# The unnamed kitten crossed the Rainbow Bridge



## newcatowner7 (Oct 25, 2004)

That unnamed kitten I was taking care of has died today. I thought he was asleep but when I shook the cage he did nto move. I reached in and felt his cold body.

He was just too sick. I noticed he was eating less and less. He was just too little and too sick to go on. I'm sorry little guy.

May God take care of him in the Rainbow Bridge.

I still remember setting him on my shoulder and hearing him purr and crawl beneath my chin. I feel like i've lost one of my children.
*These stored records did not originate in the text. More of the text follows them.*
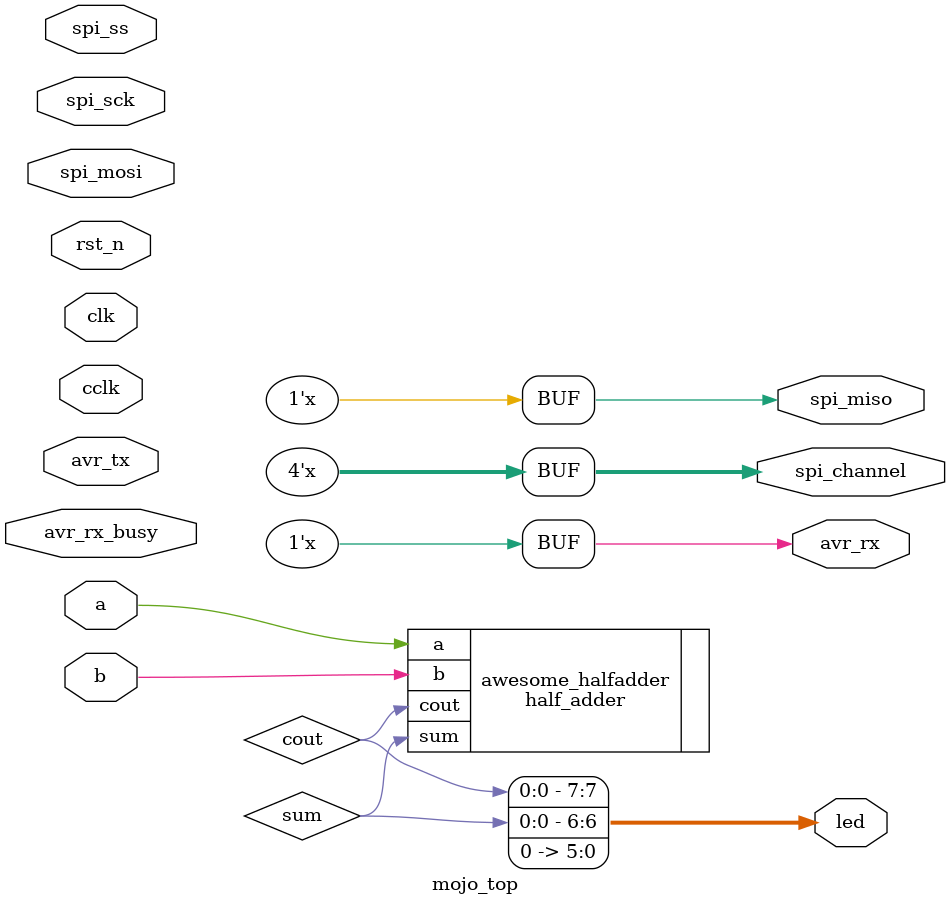
<source format=v>
module mojo_top(
    // 50MHz clock input
    input clk,
    // Input from reset button (active low)
    input rst_n,
    // cclk input from AVR, high when AVR is ready
    input cclk,
    // Outputs to the 8 onboard LEDs
    output[7:0]led,
    // AVR SPI connections
    output spi_miso,
    input spi_ss,
    input spi_mosi,
    input spi_sck,
    // AVR ADC channel select
    output [3:0] spi_channel,
    // Serial connections
    input avr_tx, // AVR Tx => FPGA Rx
    output avr_rx, // AVR Rx => FPGA Tx
    input avr_rx_busy, // AVR Rx buffer full
	 
	 input a,
	 input b
    );

wire rst = ~rst_n; // make reset active high

// these signals should be high-z when not used
assign spi_miso = 1'bz;
assign avr_rx = 1'bz;
assign spi_channel = 4'bzzzz;

assign led[5:0] = 6'b0;
assign led[6] = sum;
assign led[7] = cout;	

// Instantiate the module
half_adder awesome_halfadder(
    .a(a), 
    .b(b), 
    .sum(sum), 
    .cout(cout)
    );

endmodule
</source>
I'm crying as i've been typing this.

R.I.P. unnamed kitten, who I will finally name Tiger.


----------



## Heidi n Q (Nov 22, 2006)

Tiger was very lucky to have you to love and cuddle him in his last days. I'm glad he didn't miss out on having your care.
h


----------



## newcatowner7 (Oct 25, 2004)

The only thing that helps me through this is I think he died peacfully, in his sleep

Just for the record; I don't have any real human children, i'm only 18, my kitties are my babies and now I lost one.


----------



## morea (Feb 8, 2005)

I am very sorry for your loss, but I am glad that you were there to provide him with love and care during his brief stay here. (((hugs)))


----------



## newcatowner7 (Oct 25, 2004)

Thanks a lot for your support. It makes me feel better. There's a place out in the country where we keep our horses. We're going to bury him out there so I will get to visit him every day and he will be in the company of some very beautiful horses.


----------



## kitkat (Sep 22, 2003)

I'm sorry to hear about the little one. He was lucky to have you there for him in his short life.


----------



## Janice (Jan 12, 2007)

Poor baby Tiger... the most important thing is that you loved him... and he new that. RIP sweet Tiger....


----------



## Jeanie (Jun 18, 2003)

I'm so sorry you lost little Tiger. It doesn't take long before they work their way into our hearts. You'll always remember him sitting on your shoulder and purring, and some day, I believe, you'll hear his purr again. God bless.


----------